Paul Soltys
There has been a huge quantity of media focus on the most active conflicts currently in the world, particularly in Ukraine and in the Middle East. However, violence continues to persist in other lower-level conflicts and regions with significant unrest. The goal of this project is to look more closely at the status of these other areas with significant violence, and their consequences on people.
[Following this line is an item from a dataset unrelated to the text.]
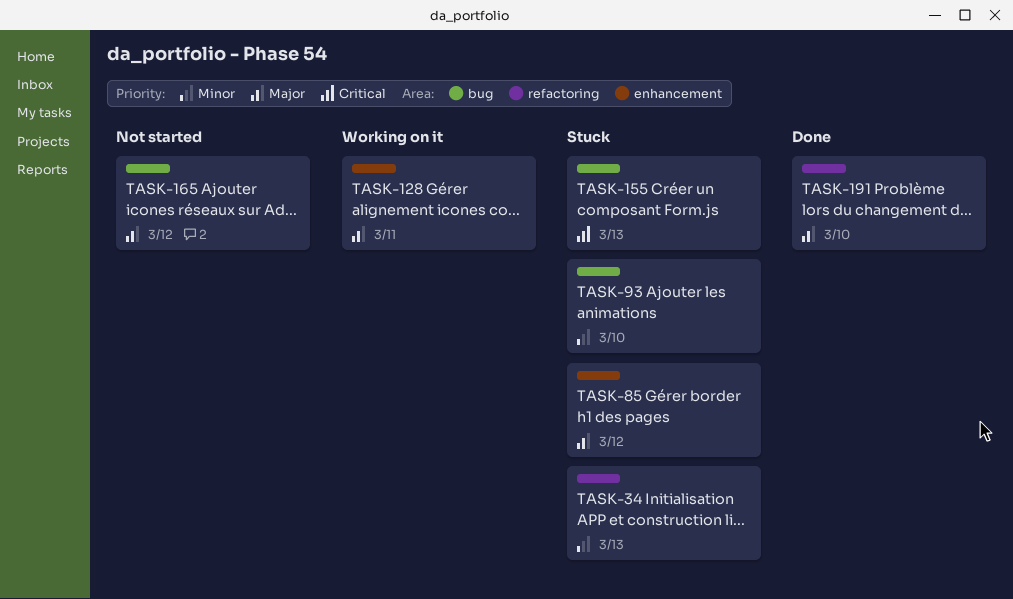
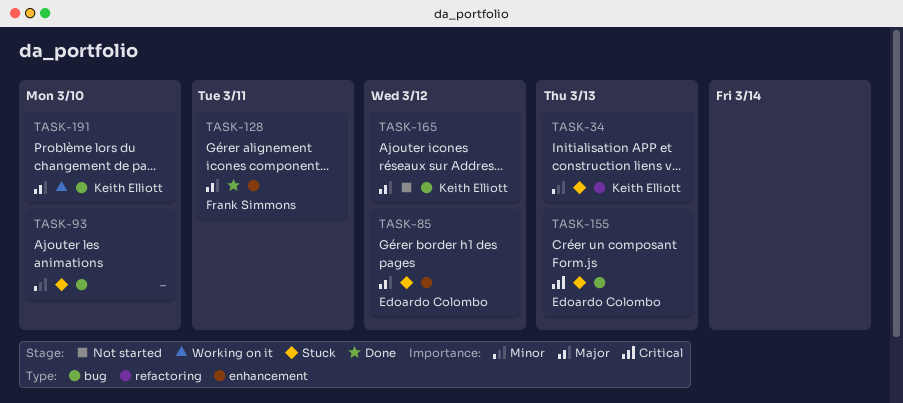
TASK-128, status: Working on it -> Done
TASK-191, status: Done -> Working on it
TASK-191, label: refactoring -> bug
Violence and conflict have very significant global impacts- in particular, mass exodus by people from violent areas has massive geopolitical impacts, whether it is Central Americans fleeing to North American or targeted ethnic minorities fleeing from Sudan or Myanmar.Highlighting other areas that are potentially at risk, and comparing the level of impact to the more active conflicts that get most of the media coverage. In particular, ACLED's information the people impacted by events is information that should be able to add an extra level of depth to the geographic analysis.
Data Source: ACLED
The data itself is violent events data from ACLED, specifically from 2023. It's an events-based database, with geographic and time-stamped events that have a solid number of additional tags for sorting/ordering, as well as additional analysis based on the actors involved, populations impacted, and more. There are a few unusual taggings, particularly peaceful protests and other demonstrations, but those are easily filtered as the dataset is very well curated.
The full year's download has ~330k events/rows, and 30 columns to work with including lat/log, geographic groupings, and timestamps.